*** Opening Material supplied ***

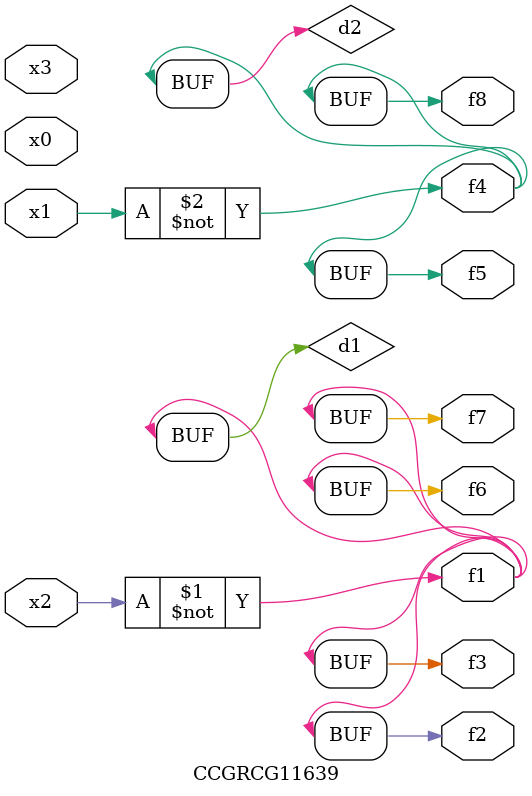
<source format=v>
module CCGRCG11639(
	input x0, x1, x2, x3,
	output f1, f2, f3, f4, f5, f6, f7, f8
);

	wire d1, d2;

	xnor (d1, x2);
	not (d2, x1);
	assign f1 = d1;
	assign f2 = d1;
	assign f3 = d1;
	assign f4 = d2;
	assign f5 = d2;
	assign f6 = d1;
	assign f7 = d1;
	assign f8 = d2;
endmodule

</source>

*** Closing Material supplied ***

#### What to produce
A bare number is required: the count of lines above with the string "assign".

#### Finished task
8